Je me dis aujourd’hui que tous ces « si » n’ont d’autre utilité que de donner un sens à mon chagrin, de le rendre un peu moins hasardeux, de le formater un peu. Je me dis aujourd’hui que tout était orchestré depuis bien avant notre naissance, à Pierre et à moi.

En effet, si nos mères n’avaient pas rencontrés nos pères, événement sur lequel nous n’eûmes jamais la moindre influence ; s’ils ne s’étaient pas aimés ; si ses parents n’avaient pas engendré Pierre, probablement dans un lit, et les miens, moi, juste une année plus tard ; si nos parents n’avaient pas élevé, vaille que vaille, deux petits garçons très tôt un peu trop solitaires, pas assez liants dans la cour de l’école, trop sensibles, un peu délicats, trop liés à la valeur du silence, obscurément attirés par les actes de révolte, ou peut-être obscurément rebutés par eux, trop tôt découvrant avec angoisse ou jubilation qu’ils étaient différents, qu’ils n’y pouvaient rien, que cela faisait pleurer leurs mères et qu’ils n’y pouvaient rien non plus, trop tôt comprenant aussi le pouvoir des larmes de leurs mères qui les empêchaient de s’endormir avant qu’il soit très tard et les poussaient très tôt à se révolter, ou à se taire pour toujours ; si tout cela n’avait pas été notre histoire tout-à-fait personnelle et en quelque sorte universelle, Pierre n’aurait pas eu pour derniers mots « foutus lacets » mots qui amenèrent brièvement un sourire de tendresse sur mes lèvres, très brièvement, avant que la camionnette du foutu bavard hétérosexuel (qui parlait à son amie comme à un chien) ne me le cloue dans la gorge, mon sourire, avant que tout sourire ne me soit cloué dans la gorge pour longtemps, avant qu’il ne soit remplacé pour longtemps par une espèce d’incrédulité épouvantée, une stupeur momifiante, un chagrin confinant au désespoir faute de pouvoir être exprimé, un vide dense et intense que je ne peux pas même remplacer, ou au moins adoucir, par le spectacle du chagrin des autres gens qui aimaient Pierre aussi.

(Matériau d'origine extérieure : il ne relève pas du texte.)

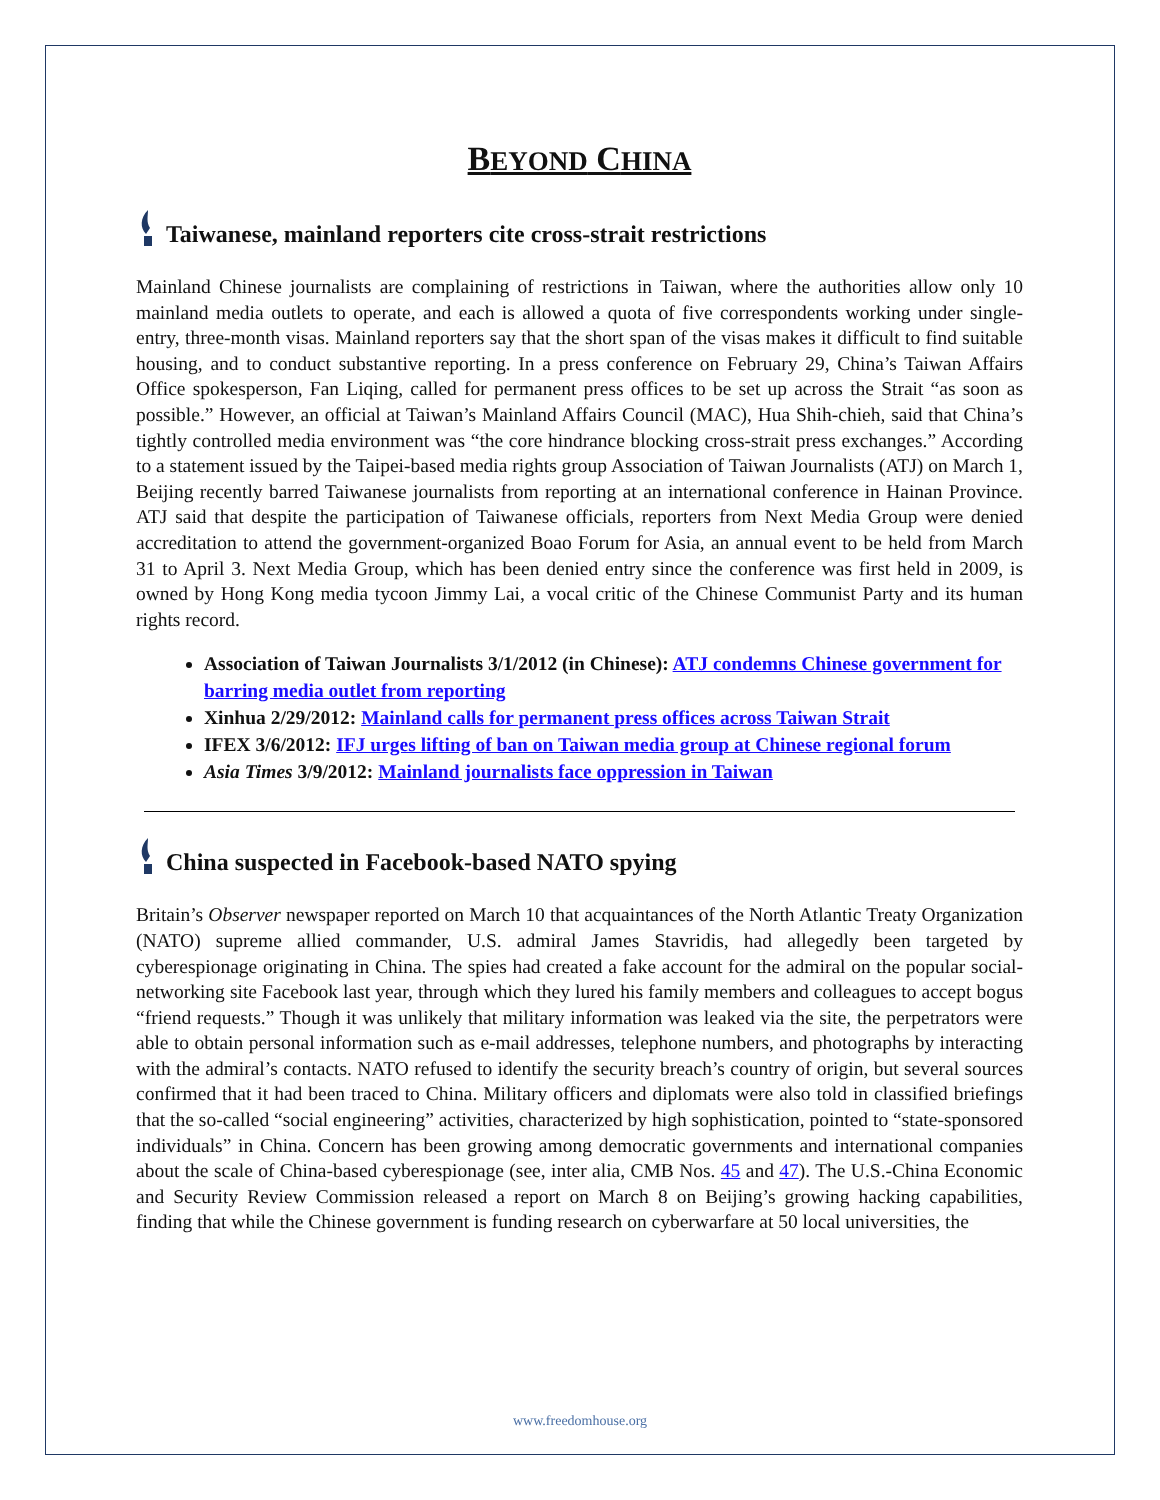BEYOND CHINA
Taiwanese, mainland reporters cite cross-strait restrictions
Mainland Chinese journalists are complaining of restrictions in Taiwan, where the authorities allow only 10 mainland media outlets to operate, and each is allowed a quota of five correspondents working under single-entry, three-month visas. Mainland reporters say that the short span of the visas makes it difficult to find suitable housing, and to conduct substantive reporting. In a press conference on February 29, China’s Taiwan Affairs Office spokesperson, Fan Liqing, called for permanent press offices to be set up across the Strait “as soon as possible.” However, an official at Taiwan’s Mainland Affairs Council (MAC), Hua Shih-chieh, said that China’s tightly controlled media environment was “the core hindrance blocking cross-strait press exchanges.” According to a statement issued by the Taipei-based media rights group Association of Taiwan Journalists (ATJ) on March 1, Beijing recently barred Taiwanese journalists from reporting at an international conference in Hainan Province. ATJ said that despite the participation of Taiwanese officials, reporters from Next Media Group were denied accreditation to attend the government-organized Boao Forum for Asia, an annual event to be held from March 31 to April 3. Next Media Group, which has been denied entry since the conference was first held in 2009, is owned by Hong Kong media tycoon Jimmy Lai, a vocal critic of the Chinese Communist Party and its human rights record.
Association of Taiwan Journalists 3/1/2012 (in Chinese): ATJ condemns Chinese government for barring media outlet from reporting
Xinhua 2/29/2012: Mainland calls for permanent press offices across Taiwan Strait
IFEX 3/6/2012: IFJ urges lifting of ban on Taiwan media group at Chinese regional forum
Asia Times 3/9/2012: Mainland journalists face oppression in Taiwan
China suspected in Facebook-based NATO spying
Britain’s Observer newspaper reported on March 10 that acquaintances of the North Atlantic Treaty Organization (NATO) supreme allied commander, U.S. admiral James Stavridis, had allegedly been targeted by cyberespionage originating in China. The spies had created a fake account for the admiral on the popular social-networking site Facebook last year, through which they lured his family members and colleagues to accept bogus “friend requests.” Though it was unlikely that military information was leaked via the site, the perpetrators were able to obtain personal information such as e-mail addresses, telephone numbers, and photographs by interacting with the admiral’s contacts. NATO refused to identify the security breach’s country of origin, but several sources confirmed that it had been traced to China. Military officers and diplomats were also told in classified briefings that the so-called “social engineering” activities, characterized by high sophistication, pointed to “state-sponsored individuals” in China. Concern has been growing among democratic governments and international companies about the scale of China-based cyberespionage (see, inter alia, CMB Nos. 45 and 47). The U.S.-China Economic and Security Review Commission released a report on March 8 on Beijing’s growing hacking capabilities, finding that while the Chinese government is funding research on cyberwarfare at 50 local universities, the
www.freedomhouse.org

Car personne ne veut partager son chagrin avec moi.

Il est vrai que le chagrin des autres, de son père et de sa mère, de ses frères et de ses sœurs, de ses cousines et ses cousins, de ses amis et de ses ennemis, de tous ces gens qui comptaient pour Pierre et pour qui Pierre comptait, ce chagrin est un chagrin de premier rang d’église. C’est un chagrin triomphal dans lequel se trouve peut-être, comme dans tout chagrin, un tout petit zeste de satisfaction parce qu’on sait pourquoi on pleure et qu’on est encore là pour le faire. C’est un chagrin rare et beau, c’est un chagrin licite.

Mon chagrin à moi est un chagrin de requérant, d’immigré, de suppliant, de coupable. De dernier rang, de rappelez-moi-votre-nom-déjà. C’est un chagrin sans définition précise, sans reconnaissance, sans intérêt particulier. Le chagrin d’un homme-comme-ça-vous-savez-bien.

La seule chose qu’il a pour lui, mon chagrin, c’est que c’est le mien, justement. A moi seul, moi qui aimais Pierre et que Pierre aimait.

Voilà quelque chose qu’on ne me prendra pas. Voilà la seule chose que l’on ne me prendra pas. Et voilà peut-être la justification de mon indicible chagrin : pour ce qui est de notre amour l’un pour l’autre, il n’y a pas de si.